Directive: Would you repeat each line below precisely as it stands?

Source texts of formatted documents
########################################

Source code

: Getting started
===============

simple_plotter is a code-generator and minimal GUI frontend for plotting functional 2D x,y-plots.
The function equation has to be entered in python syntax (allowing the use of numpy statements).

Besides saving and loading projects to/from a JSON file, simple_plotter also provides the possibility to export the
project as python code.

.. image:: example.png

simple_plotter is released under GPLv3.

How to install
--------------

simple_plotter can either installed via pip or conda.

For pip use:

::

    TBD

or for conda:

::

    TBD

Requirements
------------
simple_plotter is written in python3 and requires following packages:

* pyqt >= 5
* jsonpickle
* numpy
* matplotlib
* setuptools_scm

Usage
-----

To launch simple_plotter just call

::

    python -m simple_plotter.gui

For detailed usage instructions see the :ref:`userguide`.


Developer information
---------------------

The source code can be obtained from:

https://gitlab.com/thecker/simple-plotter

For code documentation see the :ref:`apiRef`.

########################################

Answer box:
Source code

: Getting started
===============

simple_plotter is a code-generator and minimal GUI frontend for plotting functional 2D x,y-plots.
The function equation has to be entered in python syntax (allowing the use of numpy statements).

Besides saving and loading projects to/from a JSON file, simple_plotter also provides the possibility to export the
project as python code.

.. image:: example.png

simple_plotter is released under GPLv3.

How to install
--------------

simple_plotter can either installed via pip or conda.

For pip use:

::

    TBD

or for conda:

::

    TBD

Requirements
------------
simple_plotter is written in python3 and requires following packages:

* pyqt >= 5
* jsonpickle
* numpy
* matplotlib
* setuptools_scm

Usage
-----

To launch simple_plotter just call

::

    python -m simple_plotter.gui

For detailed usage instructions see the :ref:`userguide`.


Developer information
---------------------

The source code can be obtained from:

https://gitlab.com/thecker/simple-plotter

For code documentation see the :ref:`apiRef`.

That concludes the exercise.